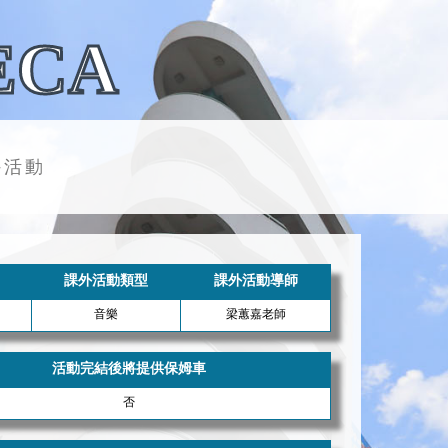
ECA
外活動
課外活動類型
課外活動導師
音樂
梁蕙嘉老師
活動完結後將提供保姆車
否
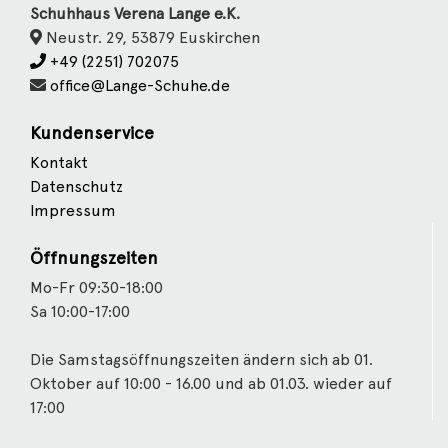
Schuhhaus Verena Lange e.K.
Neustr. 29, 53879 Euskirchen
+49 (2251) 702075
office@Lange-Schuhe.de
Kundenservice
Kontakt
Datenschutz
Impressum
Öffnungszeiten
Mo-Fr 09:30-18:00
Sa 10:00-17:00
Die Samstagsöffnungszeiten ändern sich ab 01.
Oktober auf 10:00 - 16.00 und ab 01.03. wieder auf
17:00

Exercise requirements.
Copy every line above in which the string "Lange" shows up.

Task output.
Schuhhaus Verena Lange e.K.
office@Lange-Schuhe.de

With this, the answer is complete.